The Pereshchepina Treasure (Russian: Перещепинский клад, Bulgarian: Съкровище от Мала Перешчепина) is a major deposit of Bulgarian, Sassanian, Sogdian, Turkic and Avarian objects from the period of the Volkerwanderung.
The deposit was discovered in 1912 in the village of Mala Pereshchepina (20 km from Poltava, Ukraine) by a boy shepherd who literally stumbled over a golden vessel and fell into what is sometimes believed to be the grave of Kuvrat, the founder of Great Bulgaria and father of Asparuh, the founder of the First Bulgarian Empire. The hoard, first described by Makarenko, was extracted under the supervision of Count Aleksey Bobrinsky, a renowned archaeologist, who published its description in 1914.[1] Although Kuvrat's link to the hoard seems certain (see below), the exact nature of the site, grave or treasure, is disputed, since neither human remains nor indisputable evidence of a funeral device are reported to have been found.
The hoard contains more than 800 pieces, now preserved in the Hermitage Museum, Saint Petersburg. There are 19 silver vessels and 16 gold vessels, including a striking rhyton and remains of another. The official website of the museum speaks about
a staff with gold facing, a well-preserved iron sword with an end in the form of a ring and gold facing on the hilt and scabbard… gold jewellery — a torque, an earring, seven bracelets and seven rings with inlays of precious stones (amethysts, sapphires, tiger-eyes, garnets, rock crystal, and emeralds)… and square gold plaques for the facing of a wooden funeral construction".[2]

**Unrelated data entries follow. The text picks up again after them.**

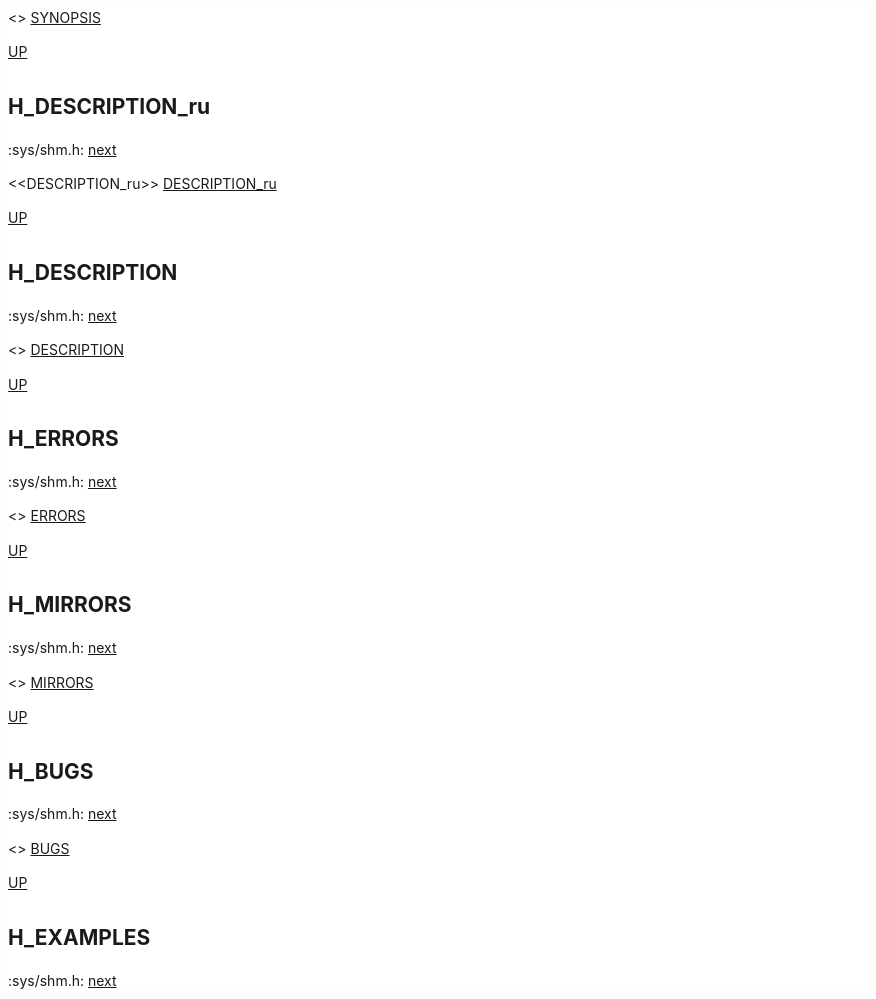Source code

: <<SYNOPSIS>>
[SYNOPSIS](../fills/sys_shm_h/SYNOPSIS)


[UP](###UP)
## H_DESCRIPTION_ru
:sys/shm.h:
[next](##H_DESCRIPTION)

<<DESCRIPTION_ru>>
[DESCRIPTION_ru](../fills/sys_shm_h/DESCRIPTION_ru)


[UP](###UP)
## H_DESCRIPTION
:sys/shm.h:
[next](##H_ERRORS)

<<DESCRIPTION>>
[DESCRIPTION](../fills/sys_shm_h/DESCRIPTION)


[UP](###UP)
## H_ERRORS
:sys/shm.h:
[next](##H_MIRRORS)

<<ERRORS>>
[ERRORS](../fills/sys_shm_h/ERRORS)


[UP](###UP)
## H_MIRRORS
:sys/shm.h:
[next](##H_BUGS)

<<MIRRORS>>
[MIRRORS](../fills/sys_shm_h/MIRRORS)


[UP](###UP)
## H_BUGS
:sys/shm.h:
[next](##H_EXAMPLES)

<<BUGS>>
[BUGS](../fills/sys_shm_h/BUGS)


[UP](###UP)
## H_EXAMPLES
:sys/shm.h:
[next](##H_CODE)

The total weight of gold from the deposit exceeds 21 kilograms, that of silver objects 50 kilograms.
Among the most interesting finds is a necklace of gold Byzantine gold coins, dating from the reign of Emperor Maurice (582–602) to that of Constans II (641–668), precisely down to 646, which have often been taken to set the terminus post quem for the site. There is also a Sassanian dish bearing an image of Shapur the Great (309–379), and a Byzantine dish with an inscription of the early 6th-century bishop of Tomis. Other finds must probably be dated to as late as the 670s.
Although the Great Soviet Encyclopaedia was keen to ascribe the hoard to a "Slavic chieftain" who supposedly pillaged the objects during "a raid against Byzantium," and while, more recently, some scholars attempt to attribute it to the Khazars, many agree that the hoard represents, at least in its earlier phase, the treasure of Kuvrat, the first attested khan of the Bulgars.[3][4] This conclusion is based on the decipherment by German sigillographer Werner Seibt of the Greek monograms on the signet rings discovered in the deposit as ΧΟΒΡΑΤΟΥ ΠΑΤΡΙΚΙΟΥ, i.e. "[the seal] of Kubrat the Patrician", indicating the high status their owver enjoyed at the court of Heraclius. The treasure would have fallen to the hands of later, Khazar or Turkic rulers as Bulgarians left the region. The Pereshchepina hoard ranks among the most vivid manifestations of the typical nomadic plunder-based material culture of Old Great Bulgaria.